"Who are the killers, who gave the orders, what are the circumstances and why?" Pierre-Yves Schneider, spoke person for the Friends of Ghislaine Dupont and Claude Verlon asked at a press conference on Thursday.
The pair were shot dead on 2 November 2013 after being kidnapped in Kidal, northern Mali.
And, although Al Qaida in the Islamic Maghreb (Aqim) claimed responsibility for the murders, inquiries by Malian and French investigators have failed to find out exactly what happened.
"In general there is little information on how the Malian judiciary is handling this case," Schneider said. "But we learned very recently that the judge who has been put in charge of the case is not part of the anti-terrorism section that was created in Bamako in 2013.
"So that’s what is so surprising, it's weird."
About 100 official documents were recently declassified by French Defence Minister Jean-Yves Le Drian but large parts of them have been redacted, according to Schneider.

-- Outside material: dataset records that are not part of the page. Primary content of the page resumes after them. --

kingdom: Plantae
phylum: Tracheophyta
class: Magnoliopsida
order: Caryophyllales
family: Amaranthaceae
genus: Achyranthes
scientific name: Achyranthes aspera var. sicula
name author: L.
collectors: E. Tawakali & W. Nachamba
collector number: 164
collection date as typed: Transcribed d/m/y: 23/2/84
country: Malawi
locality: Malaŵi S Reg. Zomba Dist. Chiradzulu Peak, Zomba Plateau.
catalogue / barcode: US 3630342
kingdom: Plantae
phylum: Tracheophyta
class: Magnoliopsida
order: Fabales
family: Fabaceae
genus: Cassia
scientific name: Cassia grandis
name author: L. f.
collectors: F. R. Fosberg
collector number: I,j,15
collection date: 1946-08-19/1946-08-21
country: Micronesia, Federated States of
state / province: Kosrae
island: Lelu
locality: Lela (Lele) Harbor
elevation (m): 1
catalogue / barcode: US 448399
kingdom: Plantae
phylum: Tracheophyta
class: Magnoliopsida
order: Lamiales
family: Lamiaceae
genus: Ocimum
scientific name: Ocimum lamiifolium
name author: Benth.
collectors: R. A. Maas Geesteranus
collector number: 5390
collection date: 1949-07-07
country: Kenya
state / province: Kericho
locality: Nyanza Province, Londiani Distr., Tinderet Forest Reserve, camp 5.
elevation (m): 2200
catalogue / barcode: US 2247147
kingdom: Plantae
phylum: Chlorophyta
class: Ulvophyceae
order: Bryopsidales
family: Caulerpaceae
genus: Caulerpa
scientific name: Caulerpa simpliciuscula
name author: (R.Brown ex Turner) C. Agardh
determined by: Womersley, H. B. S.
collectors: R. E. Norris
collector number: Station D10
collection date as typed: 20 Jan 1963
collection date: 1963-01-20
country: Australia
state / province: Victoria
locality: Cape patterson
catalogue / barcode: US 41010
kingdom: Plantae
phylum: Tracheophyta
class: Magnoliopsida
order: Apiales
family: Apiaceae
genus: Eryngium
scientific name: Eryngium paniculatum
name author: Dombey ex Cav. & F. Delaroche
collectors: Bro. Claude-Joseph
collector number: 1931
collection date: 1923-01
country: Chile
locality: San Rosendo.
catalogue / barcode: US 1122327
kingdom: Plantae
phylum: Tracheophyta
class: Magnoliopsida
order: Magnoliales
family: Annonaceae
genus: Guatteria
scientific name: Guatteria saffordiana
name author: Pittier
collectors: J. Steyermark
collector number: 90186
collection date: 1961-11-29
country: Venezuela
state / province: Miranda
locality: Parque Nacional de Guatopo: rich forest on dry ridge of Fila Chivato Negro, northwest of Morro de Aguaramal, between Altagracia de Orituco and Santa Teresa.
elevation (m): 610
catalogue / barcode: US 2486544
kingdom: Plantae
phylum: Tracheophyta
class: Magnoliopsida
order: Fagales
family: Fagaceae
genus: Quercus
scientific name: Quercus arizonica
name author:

The documents are believed to have been classified because of Kidal's strategic situation, on the edge of a region that is a source of uranium for both civilian and military purposes.
What does Hollande know?
And the group wants to know what Hollande meant when he told journalists Gérard Davet and Fabrice Lhomme that French hostage Serge Lazarevic, who was freed in 2014, was "doubtless held by the people who killed the two journalists and seem to have killed [another French hostage Philippe] Verdon".
The statement is published in the book Un Président devrait pas dire ça (A President shouldn't say that), based on a series of interviews Hollande has given to the reporters throughout his term of office.
"We'd like to know more about that little phrase," Schneider commented.
The group is looking into the theory that Dupont's and Verlon's murderers were involved in negotiations to free Lazarevic.
"The circumstances of the tragedy still raise many questions," 20 journalists' associations from RFI and other media said in a statement Thursday. "And we have the unpleasant feeling that everything possible has not been done to bring the truth to light in this affair."
Cartoons in solidarity
Paris's La Maison des Journalistes, which trains young reporters, is hosting an exhibition of cartoons about the case.
"The residents we have at the moment are Afghans, Rwandans, Syrians, Uzbeks and Turks," director Darline Cothière told RFI. "I've seen them looking at the drawings for a long time, no doubt because the persecutions referred to by the cartoonists echo their own experiences.
"Ghislaine Dupont and Claude Verlon have become their heroes in a way."